Dictionnaire de la Littérature 2001Éd. 2001
B

Bataille (Henry)

Auteur dramatique français (Nîmes 1872 – Malmaison 1922).

D'abord peintre, il débuta au théâtre en 1894 avec une féerie symboliste, la Belle au bois dormant (en collaboration avec R. d'Humières), et la Lépreuse (1896), tirée du folklore breton.

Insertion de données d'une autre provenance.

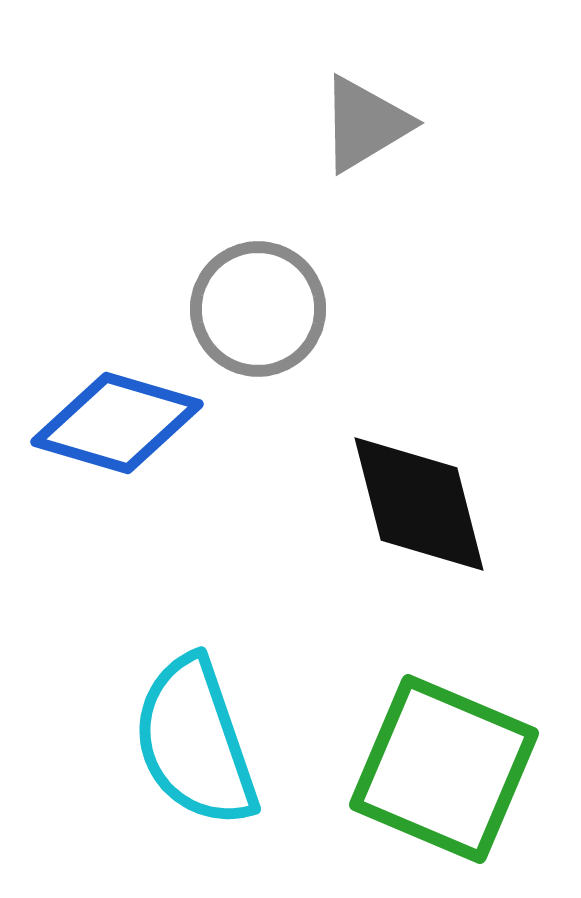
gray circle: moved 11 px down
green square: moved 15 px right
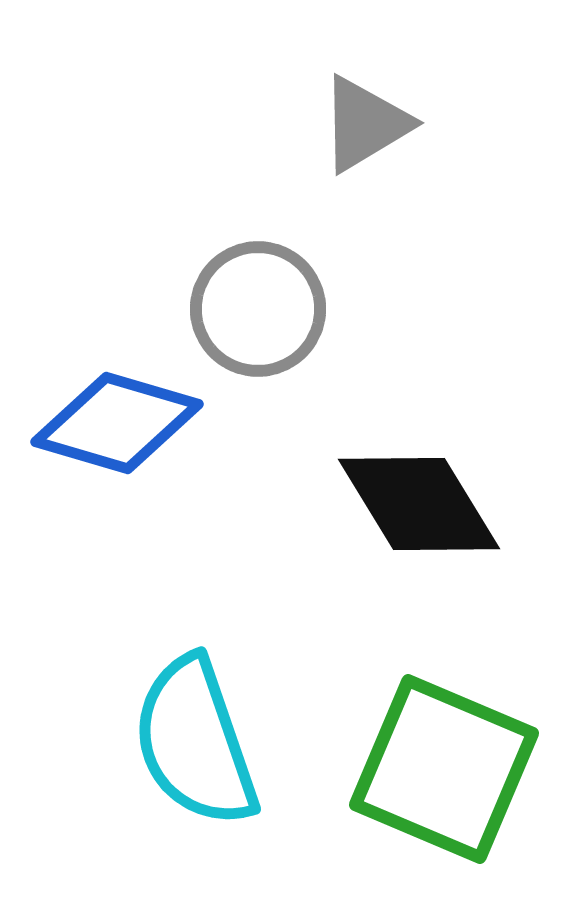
black diamond: rotated 17 degrees counterclockwise
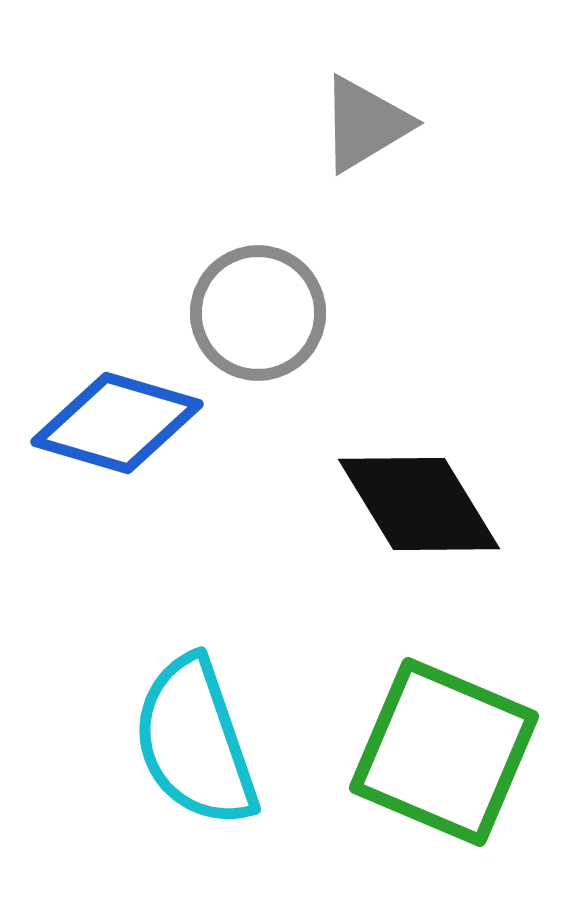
gray circle: moved 4 px down
green square: moved 17 px up
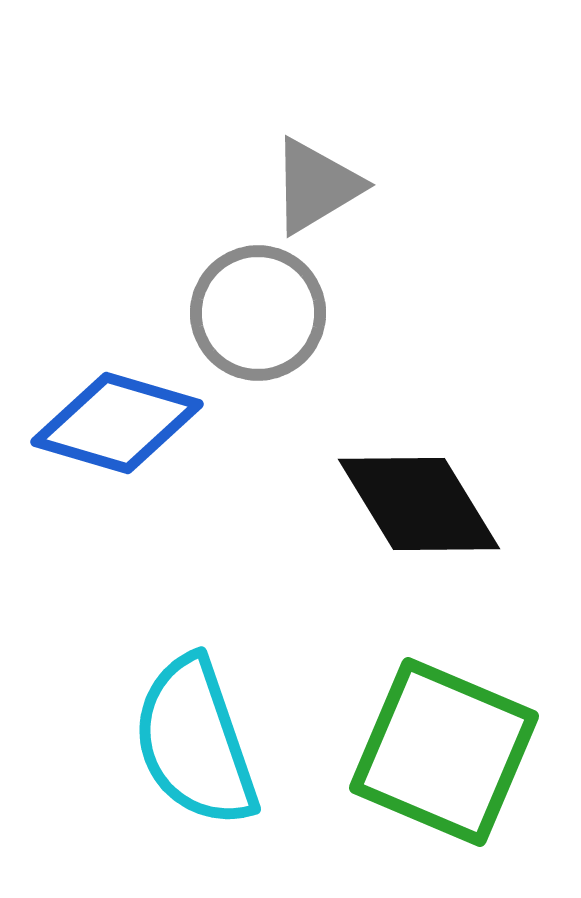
gray triangle: moved 49 px left, 62 px down
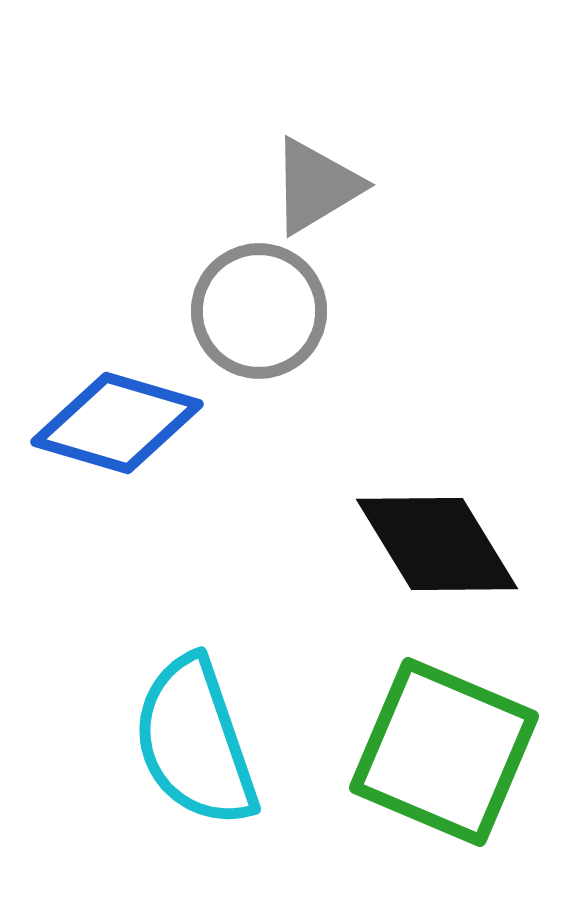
gray circle: moved 1 px right, 2 px up
black diamond: moved 18 px right, 40 px down
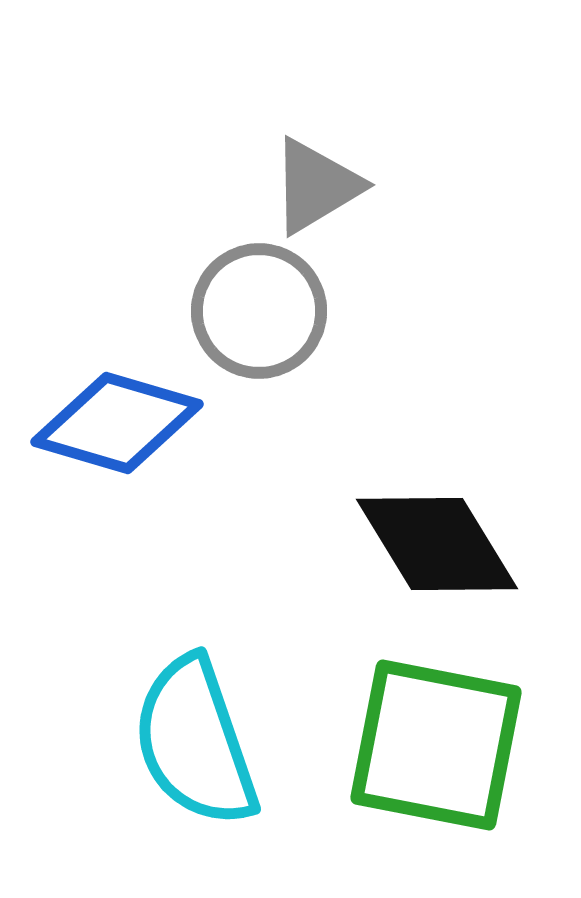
green square: moved 8 px left, 7 px up; rotated 12 degrees counterclockwise
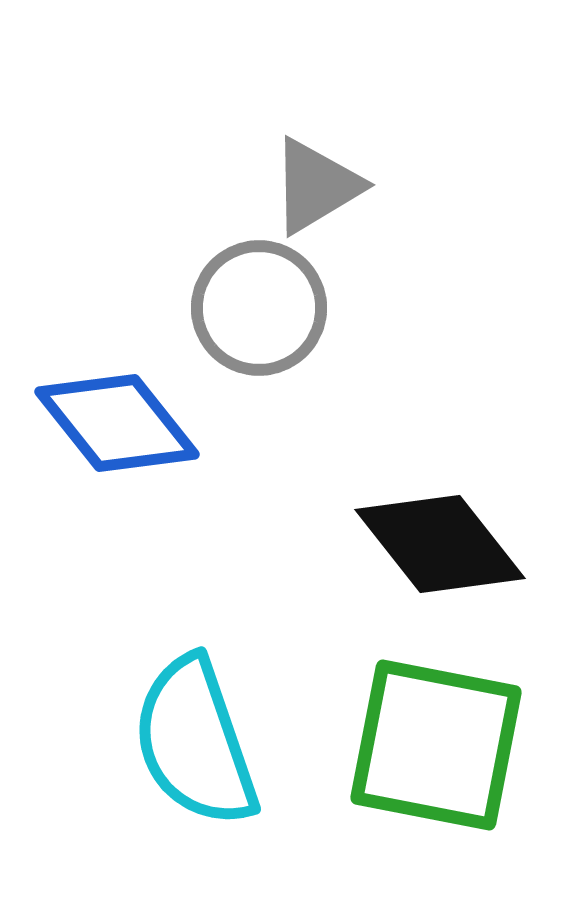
gray circle: moved 3 px up
blue diamond: rotated 35 degrees clockwise
black diamond: moved 3 px right; rotated 7 degrees counterclockwise
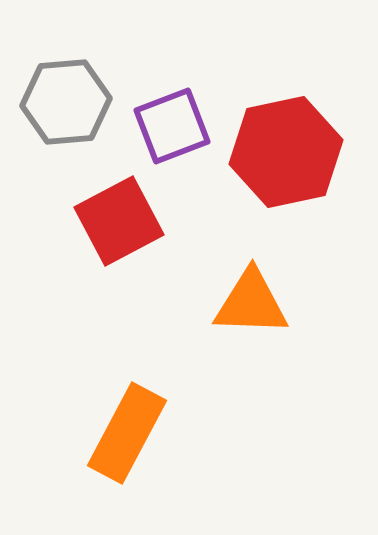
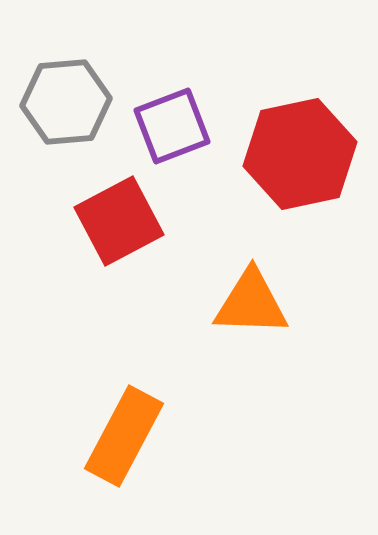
red hexagon: moved 14 px right, 2 px down
orange rectangle: moved 3 px left, 3 px down
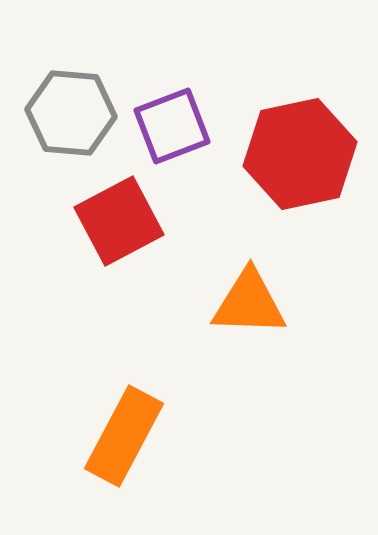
gray hexagon: moved 5 px right, 11 px down; rotated 10 degrees clockwise
orange triangle: moved 2 px left
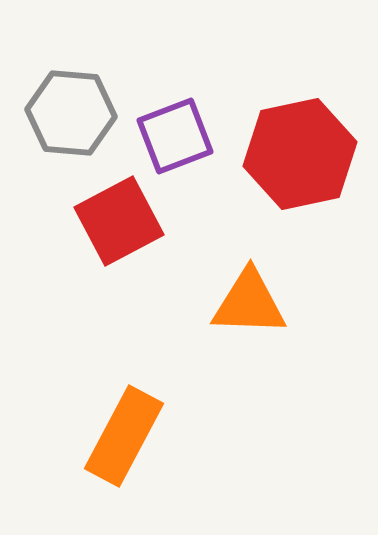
purple square: moved 3 px right, 10 px down
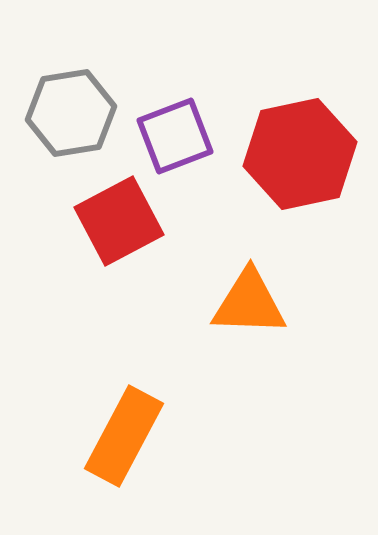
gray hexagon: rotated 14 degrees counterclockwise
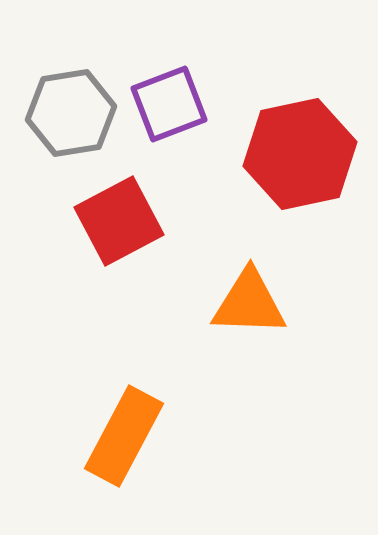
purple square: moved 6 px left, 32 px up
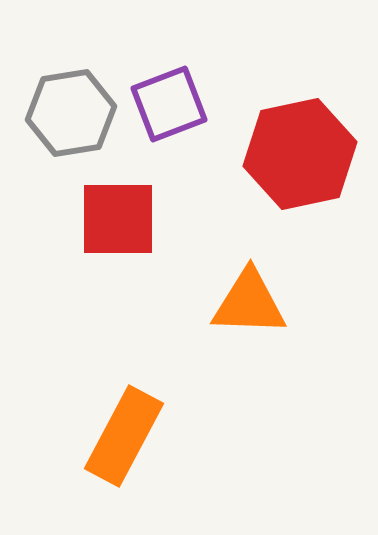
red square: moved 1 px left, 2 px up; rotated 28 degrees clockwise
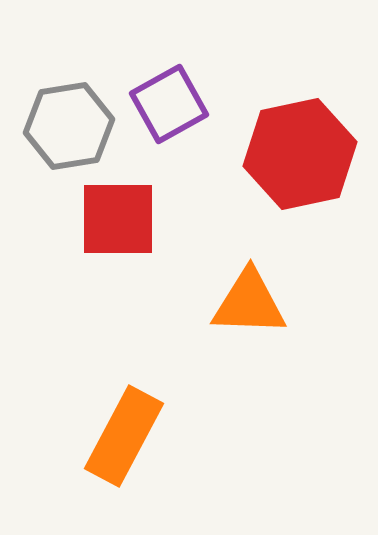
purple square: rotated 8 degrees counterclockwise
gray hexagon: moved 2 px left, 13 px down
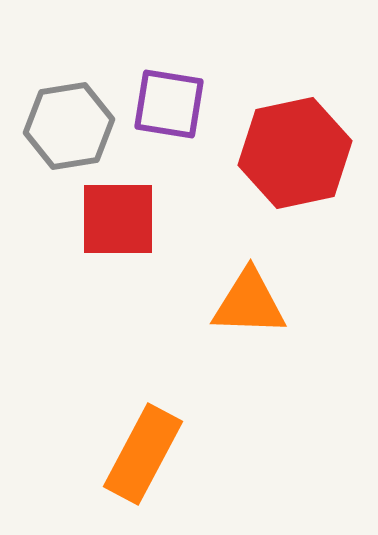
purple square: rotated 38 degrees clockwise
red hexagon: moved 5 px left, 1 px up
orange rectangle: moved 19 px right, 18 px down
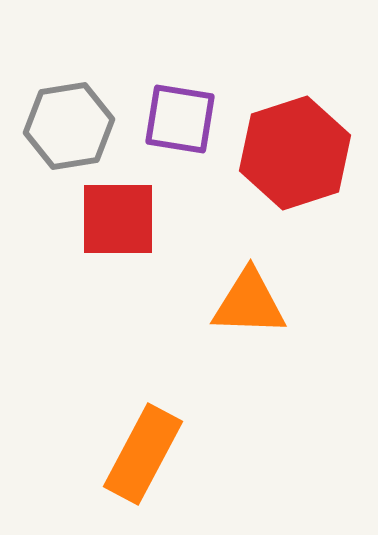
purple square: moved 11 px right, 15 px down
red hexagon: rotated 6 degrees counterclockwise
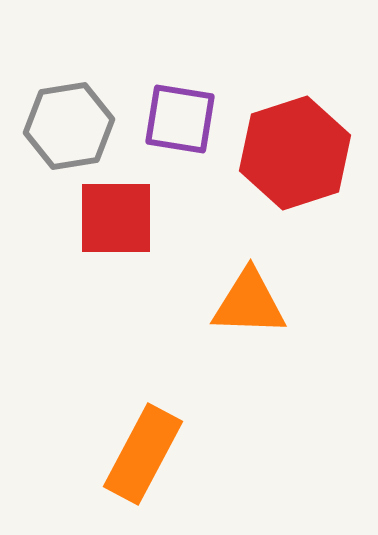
red square: moved 2 px left, 1 px up
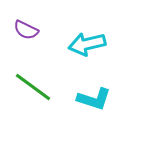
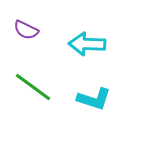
cyan arrow: rotated 15 degrees clockwise
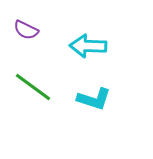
cyan arrow: moved 1 px right, 2 px down
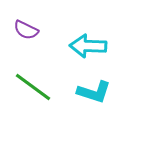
cyan L-shape: moved 7 px up
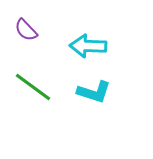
purple semicircle: rotated 20 degrees clockwise
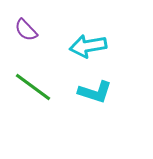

Il choisit ensuite d'observer les manifestations de l'« instinct » (Écrits sur le théâtre, 1917) à travers la peinture des mœurs décadentes d'une aristocratie finissante ou d'une bourgeoisie prétentieuse (Maman Colibri, 1904 ; la Femme nue, 1908 ; le Phalène, 1913 ; la Possession, 1922).

Bates (Herbert Ernest)

Écrivain anglais (Rushden, Northamptonshire, 1905 – Canterbury 1974).

Après des nouvelles rurales, des récits de guerre et des romans coloniaux, il reprend les thèmes pastoraux ou tragiques de l'amour bafoué. Chantre de la campagne anglaise menacée par l'urbanisation, il doit son principal succès aux romans consacrés à la famille Larkin, d'Au soleil de mai (1958) à Oh ! être en Angleterre (1963).

Batiouchkov (Konstantine Nikolaievitch)

Poète russe (Vologda 1787 – id. 1855).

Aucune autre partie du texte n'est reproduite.